Start of PASSAGE TO READ

Requirements and success criteria

A requirement is a single, checkable statement of what a design must achieve, written so that WHAT is fixed while HOW is left entirely open.

Essence

The words 'the door must open' and 'the door must have a brass hinge' look similar but are not the same kind of sentence. One is a requirement; the other has already, silently, made a design decision. Learning to hear the difference is most of what it takes to write a specification worth building from.

In brief

Ask a client what they want and you will often hear "make it strong" or "make it fast." Both sound like instructions, and neither one can be checked. Strong compared to what, under what load, measured how? A requirement is the tool engineers use to turn that kind of sentence into one that can be tested against a real object: "the bracket must support 50 kilograms without permanent deformation." Notice what changed. The new sentence says what the bracket must do and gives a number a stranger could measure, but it says nothing about the material, the shape, or the manufacturing process. That silence about how is not an omission, it is the entire point. A requirement states WHAT must be true and leaves HOW open, because collapsing the two together is the single most common way a design gets locked into a bad choice before anyone had the chance to compare alternatives.

The full treatment

A requirement is not a design decision in disguise

Compare two sentences: "the door must open using no more force than a typical adult hand can apply" and "the door must have a lever handle." The first is a requirement. It names an outcome, force under a stated threshold, and it leaves every mechanism open: lever, knob, push plate, foot pedal, automatic sensor, all remain candidates. The second sentence looks similar but has already chosen a mechanism, foreclosing every alternative before anyone compared them. This is the most common failure in specification writing: dressing a design choice up as a requirement. The test is simple and mechanical. If the sentence names a component, a material, or a specific mechanism, it is implementation. If it names an outcome and a way to measure it, it is a requirement.

End of PASSAGE TO READ
Start of SOURCE MATERIAL

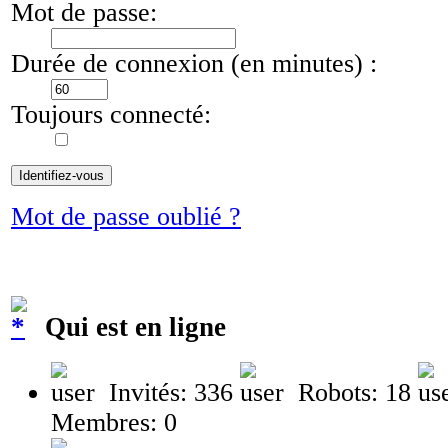
Mot de passe:
Durée de connexion (en minutes) :
Toujours connecté:
Mot de passe oublié ?
Qui est en ligne
Invités: 336
Robots: 18
Membres: 0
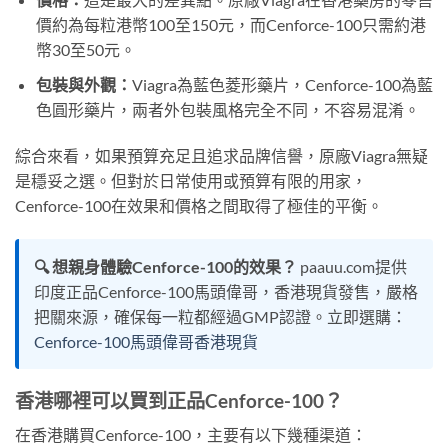
價約為每粒港幣100至150元，而Cenforce-100只需約港
幣30至50元。
包裝與外觀：
Viagra為藍色菱形藥片，Cenforce-100為藍
色圓形藥片，兩者外包裝風格完全不同，不容易混淆。
綜合來看，如果預算充足且追求品牌信譽，原廠Viagra無疑
是穩妥之選。但對於日常使用或預算有限的用家，
Cenforce-100在效果和價格之間取得了極佳的平衡。
🔍 想親身體驗Cenforce-100的效果？
paauu.com提供
印度正品Cenforce-100馬頭偉哥，香港現貨發售，嚴格
把關來源，確保每一粒都經過GMP認證。立即選購：
Cenforce-100馬頭偉哥香港現貨
香港哪裡可以買到正品Cenforce-100？
在香港購買Cenforce-100，主要有以下幾種渠道：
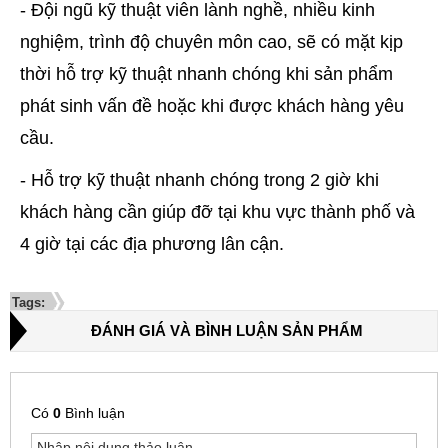
- Đội ngũ kỹ thuật viên lành nghề, nhiều kinh
nghiệm, trình độ chuyên môn cao, sẽ có mặt kịp
thời hỗ trợ kỹ thuật nhanh chóng khi sản phẩm
phát sinh vấn đề hoặc khi được khách hàng yêu
cầu.
- Hỗ trợ kỹ thuật nhanh chóng trong 2 giờ khi
khách hàng cần giúp đỡ tại khu vực thành phố và
4 giờ tại các địa phương lân cận.
Tags:
ĐÁNH GIÁ VÀ BÌNH LUẬN SẢN PHẨM
Có
0
Bình luận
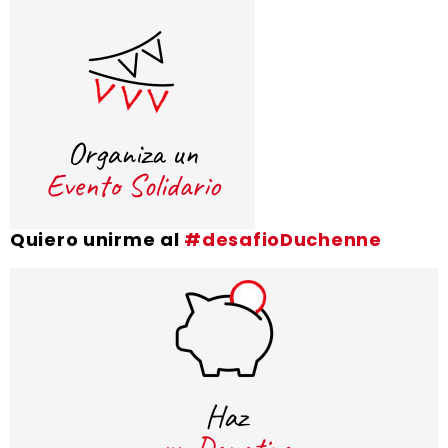
Quiero unirme al
#desafioDuchenne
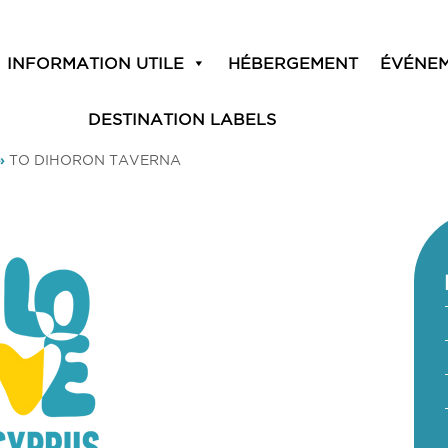
INFORMATION UTILE
HÉBERGEMENT
ÉVÉNE
DESTINATION LABELS
»
TO DIHORON TAVERNA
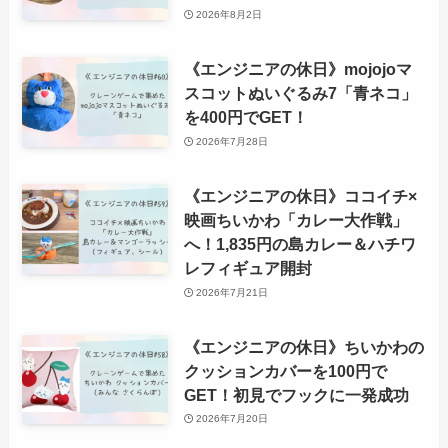
2026年8月2日
《エンジニアの休日》mojojoマ
スコットぬいぐるみ7「青ネコ」
を400円でGET！
2026年7月28日
《エンジニアの休日》ココイチ×
映画ちいかわ「カレー大作戦」
へ！1,835円の島カレー＆ハチワ
レフィギュア開封
2026年7月21日
《エンジニアの休日》ちいかわの
クッションカバーを100円で
GET！初見でフックに一発成功
2026年7月20日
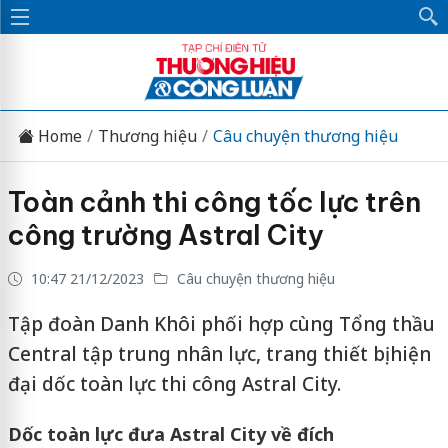
Home
Thương hiệu
Câu chuyện thương hiệu
Toàn cảnh thi công tốc lực trên
công trường Astral City
10:47 21/12/2023
Câu chuyện thương hiệu
Tập đoàn Danh Khôi phối hợp cùng Tổng thầu
Central tập trung nhân lực, trang thiết bị hiện
đại dốc toàn lực thi công Astral City.
Dốc toàn lực đưa Astral City về đích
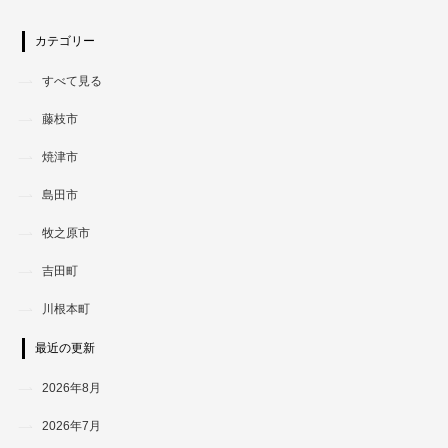
カテゴリー
すべて見る
藤枝市
焼津市
島田市
牧之原市
吉田町
川根本町
最近の更新
2026年8月
2026年7月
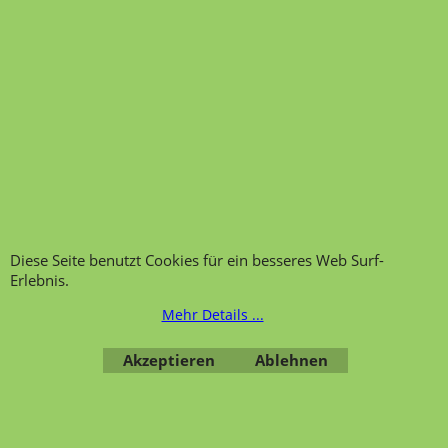
mm
Mehr Infos
Hygienemöbel, Pandemie Möbel,
Hygieneprodukte. Pandemie Möbel
oder Hygieneprodukte, hier finden Sie
Desinfektionsmittelständer,
Trennwand mit Hinweis oder
Thekenaufsteller mit Spuckschutz.
Diese Seite benutzt Cookies für ein besseres Web Surf-
Erlebnis.
Mehr Details ...
Transportfragebogen für
FAQ, Fragen und Antworten
die Anlieferung von Möbel
Kategorien von A-Z von
Akzeptieren
Ablehnen
Garantie und
Lehrmittel-Vierkant
Nachkaufservice
Kontakt
Ansprechpartner und
Telefonservice
Wir über uns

End of SOURCE MATERIAL

_TASK ITEM 1_
Using the text on requirements and success criteria, decide whether each statement agrees with it: (a) "the door must have a lever handle" counts as a requirement; (b) the bracket sentence specifies the material; (c) a sentence that names an outcome and a way to measure it is a requirement. Answer yes or no for each and quote the deciding words.
_TASK ITEM 2_
According to the text on requirements and success criteria, why should a requirement state WHAT must be true but leave HOW open?
_TASK ITEM 3_
Write the next part of the text on requirements and success criteria, picking up after its final sentence.
These lines are separate from the text on requirements and success criteria.

_RESPONSE 1_
(a) No: "has already chosen a mechanism, foreclosing every alternative before anyone compared them."
(b) No: "it says nothing about the material, the shape, or the manufacturing process."
(c) Yes: "If it names an outcome and a way to measure it, it is a requirement."

_RESPONSE 2_
Merging what and how is the most common way a design gets locked into a bad choice. That happens before anyone has had a chance to compare alternatives.

_RESPONSE 3_
Making a requirement measurable

A requirement that cannot be checked is not a requirement, it is a hope. "Comfortable," "durable," and "user friendly" fail this test on their own; they need a number and a method attached. Take "durable" for a hinge and turn it into something checkable: the hinge must survive 100,000 open close cycles under a 2 kilogram load without visible wear affecting closure force by more than 10 percent. Every measurable requirement has the same skeleton: a subject (the hinge), a condition (under a 2 kilogram load), a metric (closure force change), a threshold (10 percent), and a test method implied or stated (a cycling rig). Strip any one of the four away and the requirement stops being verifiable, which means two engineers could each believe they met it while building incompatible things.

Requirements expose contradictions before metal is cut

Once wants are written as measurable requirements, they can be checked against each other on paper, which is far cheaper than discovering the conflict in a prototype. Suppose a device must weigh under 200 grams and must run for 24 hours on battery. Known battery energy density puts a floor on the mass needed for 24 hours of runtime at the device's power draw; if that floor exceeds 200 grams, the two requirements are not jointly satisfiable and no amount of clever engineering will rescue both as stated. Finding this on paper, by comparing two numbers, is the entire value of writing requirements before designing: the contradiction is now a decision to make, relax the runtime, relax the weight, or improve the power draw, rather than a surprise discovered after the prototype is built and does not work.

Requirements versus success criteria

A requirement is written before the work; a success criterion is the same statement read afterward, as a pass or fail test. "The bracket must support 50 kilograms without permanent deformation" is a requirement while the bracket is being designed and a success criterion once the finished bracket is tested against it. Keeping the wording identical across both moments is what makes the whole process honest: if the acceptance test uses different numbers or conditions than the original requirement, the team has quietly moved the goalposts, and no one can say with confidence whether the design actually met what was asked of it.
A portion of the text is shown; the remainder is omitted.